Task material:
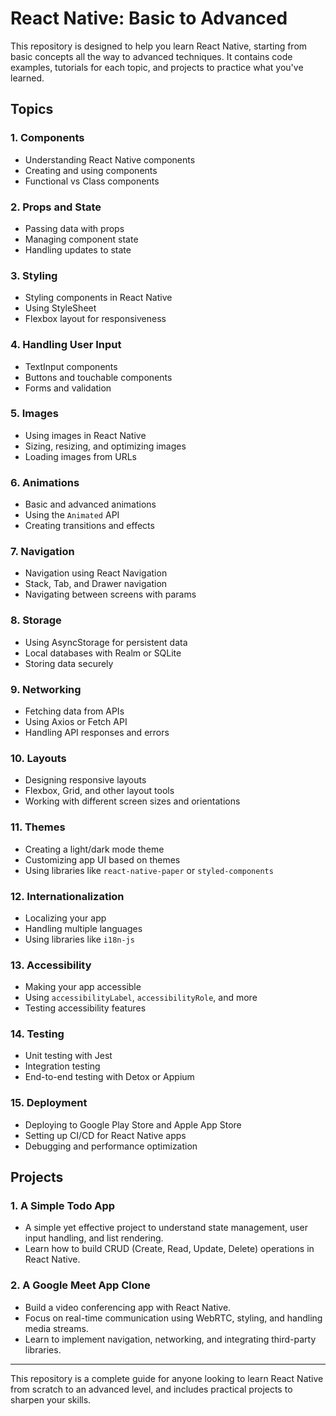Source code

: # React Native: Basic to Advanced

This repository is designed to help you learn React Native, starting from basic concepts all the way to advanced techniques. It contains code examples, tutorials for each topic, and projects to practice what you've learned.

## Topics

### 1. **Components**
   - Understanding React Native components
   - Creating and using components
   - Functional vs Class components

### 2. **Props and State**
   - Passing data with props
   - Managing component state
   - Handling updates to state

### 3. **Styling**
   - Styling components in React Native
   - Using StyleSheet
   - Flexbox layout for responsiveness

### 4. **Handling User Input**
   - TextInput components
   - Buttons and touchable components
   - Forms and validation

### 5. **Images**
   - Using images in React Native
   - Sizing, resizing, and optimizing images
   - Loading images from URLs

### 6. **Animations**
   - Basic and advanced animations
   - Using the `Animated` API
   - Creating transitions and effects

### 7. **Navigation**
   - Navigation using React Navigation
   - Stack, Tab, and Drawer navigation
   - Navigating between screens with params

### 8. **Storage**
   - Using AsyncStorage for persistent data
   - Local databases with Realm or SQLite
   - Storing data securely

### 9. **Networking**
   - Fetching data from APIs
   - Using Axios or Fetch API
   - Handling API responses and errors

### 10. **Layouts**
   - Designing responsive layouts
   - Flexbox, Grid, and other layout tools
   - Working with different screen sizes and orientations

### 11. **Themes**
   - Creating a light/dark mode theme
   - Customizing app UI based on themes
   - Using libraries like `react-native-paper` or `styled-components`

### 12. **Internationalization**
   - Localizing your app
   - Handling multiple languages
   - Using libraries like `i18n-js`

### 13. **Accessibility**
   - Making your app accessible
   - Using `accessibilityLabel`, `accessibilityRole`, and more
   - Testing accessibility features

### 14. **Testing**
   - Unit testing with Jest
   - Integration testing
   - End-to-end testing with Detox or Appium

### 15. **Deployment**
   - Deploying to Google Play Store and Apple App Store
   - Setting up CI/CD for React Native apps
   - Debugging and performance optimization

## Projects

### 1. **A Simple Todo App**
   - A simple yet effective project to understand state management, user input handling, and list rendering.
   - Learn how to build CRUD (Create, Read, Update, Delete) operations in React Native.

### 2. **A Google Meet App Clone**
   - Build a video conferencing app with React Native.
   - Focus on real-time communication using WebRTC, styling, and handling media streams.
   - Learn to implement navigation, networking, and integrating third-party libraries.

---

This repository is a complete guide for anyone looking to learn React Native from scratch to an advanced level, and includes practical projects to sharpen your skills.
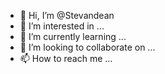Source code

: - 👋 Hi, I’m @Stevandean
- 👀 I’m interested in ...
- 🌱 I’m currently learning ...
- 💞️ I’m looking to collaborate on ...
- 📫 How to reach me ...

<!---
Stevandean/Stevandean is a ✨ special ✨ repository because its `README.md` (this file) appears on your GitHub profile.
You can click the Preview link to take a look at your changes.
--->
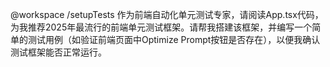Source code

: @workspace /setupTests 作为前端自动化单元测试专家，请阅读App.tsx代码，为我推荐2025年最流行的前端单元测试框架。请帮我搭建该框架，并编写一个简单的测试用例（如验证前端页面中Optimize Prompt按钮是否存在），以便我确认测试框架能否正常运行。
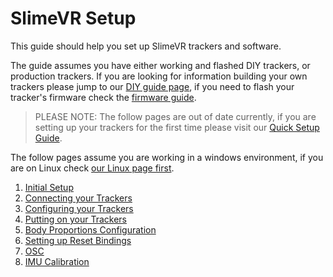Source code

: # SlimeVR Setup

This guide should help you set up SlimeVR trackers and software.

The guide assumes you have either working and flashed DIY trackers, or production trackers. If you are looking for information building your own trackers please jump to our [DIY guide page](../diy/index.html), if you need to flash your tracker's firmware check the [firmware guide](../firmware/index.html).

> PLEASE NOTE: The follow pages are out of date currently, if you are setting up your trackers for the first time please visit our [Quick Setup Guide](../quick-setup.md).

The follow pages assume you are working in a windows environment, if you are on Linux check [our Linux page first](../tools/linux-installation.html).

1. [Initial Setup](initial-setup.md)
2. [Connecting your Trackers](connecting-trackers.md)
3. [Configuring your Trackers](configuring-trackers.md)
4. [Putting on your Trackers](putting-on-trackers.md)
5. [Body Proportions Configuration](body-config.md)
6. [Setting up Reset Bindings](setting-reset-bindings.md)
7. [OSC](osc-information.md)
8. [IMU Calibration](imu-calibration.md)
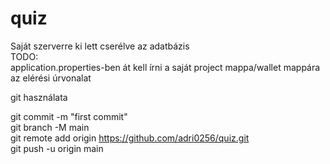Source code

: # quiz

Saját szerverre ki lett cserélve az adatbázis \
TODO: \
application.properties-ben át kell írni a saját project mappa/wallet mappára az elérési úrvonalat

git használata

git commit -m "first commit" \
git branch -M main \
git remote add origin https://github.com/adri0256/quiz.git \
git push -u origin main
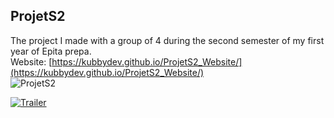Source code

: ## ProjetS2

The project I made with a group of 4 during the second semester of my first year of Epita prepa.  
Website: [https://kubbydev.github.io/ProjetS2_Website/](https://kubbydev.github.io/ProjetS2_Website/)  
![ProjetS2](https://i.imgur.com/ZCwHA8k.jpg)

[![Trailer](http://img.youtube.com/vi/247wCE2lOHI/0.jpg)](http://www.youtube.com/watch?v=247wCE2lOHI)
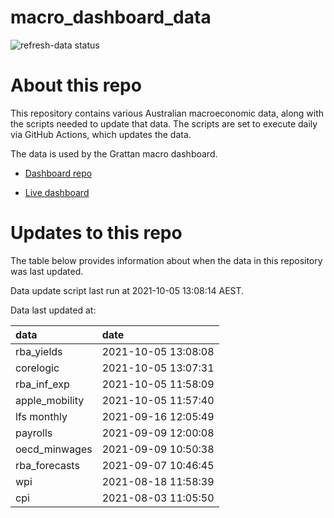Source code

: 
<!-- README.md is generated from README.Rmd. Please edit that file -->

# macro\_dashboard\_data

<!-- badges: start -->

![refresh-data
status](https://github.com/grattan/macro_dashboard_data/workflows/refresh-data/badge.svg)

<!-- badges: end -->

# About this repo

This repository contains various Australian macroeconomic data, along
with the scripts needed to update that data. The scripts are set to
execute daily via GitHub Actions, which updates the data.

The data is used by the Grattan macro dashboard.

  - [Dashboard repo](https://github.com/grattan/macrodashboard)

  - [Live dashboard](https://mattcowgill.shinyapps.io/macrodashboard/)

# Updates to this repo

The table below provides information about when the data in this
repository was last updated.

Data update script last run at 2021-10-05 13:08:14 AEST.

Data last updated at:

| data            | date                |
| :-------------- | :------------------ |
| rba\_yields     | 2021-10-05 13:08:08 |
| corelogic       | 2021-10-05 13:07:31 |
| rba\_inf\_exp   | 2021-10-05 11:58:09 |
| apple\_mobility | 2021-10-05 11:57:40 |
| lfs monthly     | 2021-09-16 12:05:49 |
| payrolls        | 2021-09-09 12:00:08 |
| oecd\_minwages  | 2021-09-09 10:50:38 |
| rba\_forecasts  | 2021-09-07 10:46:45 |
| wpi             | 2021-08-18 11:58:39 |
| cpi             | 2021-08-03 11:05:50 |
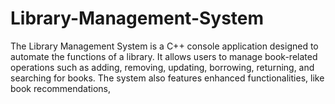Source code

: # Library-Management-System
The Library Management System is a C++ console application designed to automate the functions of a library. It allows users to manage book-related operations such as adding, removing, updating, borrowing, returning, and searching for books. The system also features enhanced functionalities, like book recommendations, 
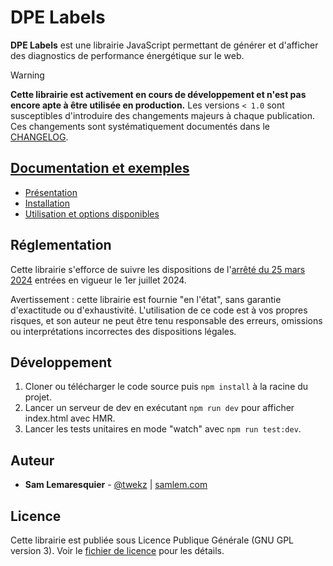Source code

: # DPE Labels

**DPE Labels** est une librairie JavaScript permettant de générer et d'afficher des
diagnostics de performance énergétique sur le web.

> [!WARNING]
> **Cette librairie est activement en cours de développement et n'est pas encore apte à être
> utilisée en production.** Les versions `< 1.0` sont susceptibles d'introduire des changements
> majeurs à chaque publication. Ces changements sont systématiquement documentés dans le
> [CHANGELOG](https://github.com/twekz/dpe-labels/blob/main/CHANGELOG.md).

## [Documentation et exemples](https://twekz.github.io/dpe-labels)

- [Présentation](https://twekz.github.io/dpe-labels/presentation.html)
- [Installation](https://twekz.github.io/dpe-labels/installation.html)
- [Utilisation et options disponibles](https://twekz.github.io/dpe-labels/usage/affichage.html)

## Réglementation

Cette librairie s'efforce de suivre les dispositions de l'[arrêté du 25 mars 2024](https://www.legifrance.gouv.fr/jorf/id/JORFTEXT000049446315)
entrées en vigueur le 1er juillet 2024.

Avertissement : cette librairie est fournie "en l'état", sans garantie d'exactitude ou
d'exhaustivité. L'utilisation de ce code est à vos propres risques, et son auteur ne peut être tenu
responsable des erreurs, omissions ou interprétations incorrectes des dispositions légales.

## Développement

1. Cloner ou télécharger le code source puis `npm install` à la racine du projet.
2. Lancer un serveur de dev en exécutant `npm run dev` pour afficher index.html avec HMR.
3. Lancer les tests unitaires en mode "watch" avec `npm run test:dev`.

## Auteur

* **Sam Lemaresquier** - [@twekz](https://github.com/twekz) | [samlem.com](https://samlem.com)

## Licence

Cette librairie est publiée sous Licence Publique Générale (GNU GPL version 3). Voir le 
[fichier de licence](https://github.com/twekz/dpe-labels/blob/main/LICENSE) pour les détails.
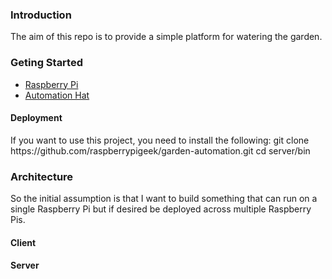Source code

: <h3>Introduction</h3>
The aim of this repo is to provide a simple platform for watering the garden.

<h3>Geting Started</h3>
<ul>
<li><a href="https://www.raspberrypi.org/">Raspberry Pi</a></li>
<li><a href="https://shop.pimoroni.com/products/automation-hat">Automation Hat</a></li>
</ul>
<h4>Deployment</h4>
If you want to use this project, you need to install the following: 
    git clone https://github.com/raspberrypigeek/garden-automation.git
    cd server/bin



<h3>Architecture</h3>
So the initial assumption is that I want to build something that can run on a single Raspberry Pi but if desired be deployed across multiple Raspberry Pis.


<h4>Client</h4>

<h4>Server</h4>
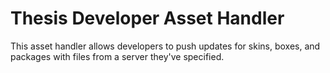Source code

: # Thesis Developer Asset Handler

This asset handler allows developers to push updates for skins, boxes, and packages with files from a server they've specified.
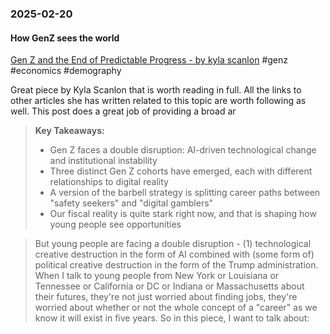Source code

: ### 2025-02-20
#### How GenZ sees the world
[Gen Z and the End of Predictable Progress - by kyla scanlon](https://substack.com/inbox/post/157018533) #genz #economics #demography 

Great piece by Kyla Scanlon that is worth reading in full. All the links to other articles she has written related to this topic are worth following as well. This post does a great job of providing a broad ar


> **Key Takeaways:**
> 
> - Gen Z faces a double disruption: AI-driven technological change and institutional instability
> - Three distinct Gen Z cohorts have emerged, each with different relationships to digital reality
> - A version of the barbell strategy is splitting career paths between "safety seekers" and "digital gamblers"
> - Our fiscal reality is quite stark right now, and that is shaping how young people see opportunities

> But young people are facing a double disruption - (1) technological creative destruction in the form of AI combined with (some form of) political creative destruction in the form of the Trump administration. When I talk to young people from New York or Louisiana or Tennessee or California or DC or Indiana or Massachusetts about their futures, they're not just worried about finding jobs, they're worried about whether or not the whole concept of a "career" as we know it will exist in five years. So in this piece, I want to talk about:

Required action: Render the items as a JSON list of strings, one string per line, from the first line through the line that contains "- Loading images from URLs", and skip blank lines. Leave the pictures out of your answer.

Problem solution:
[
  "Source code",
  ": # React Native: Basic to Advanced",
  "This repository is designed to help you learn React Native, starting from basic concepts all the way to advanced techniques. It contains code examples, tutorials for each topic, and projects to practice what you've learned.",
  "## Topics",
  "### 1. **Components**",
  "   - Understanding React Native components",
  "   - Creating and using components",
  "   - Functional vs Class components",
  "### 2. **Props and State**",
  "   - Passing data with props",
  "   - Managing component state",
  "   - Handling updates to state",
  "### 3. **Styling**",
  "   - Styling components in React Native",
  "   - Using StyleSheet",
  "   - Flexbox layout for responsiveness",
  "### 4. **Handling User Input**",
  "   - TextInput components",
  "   - Buttons and touchable components",
  "   - Forms and validation",
  "### 5. **Images**",
  "   - Using images in React Native",
  "   - Sizing, resizing, and optimizing images",
  "   - Loading images from URLs"
]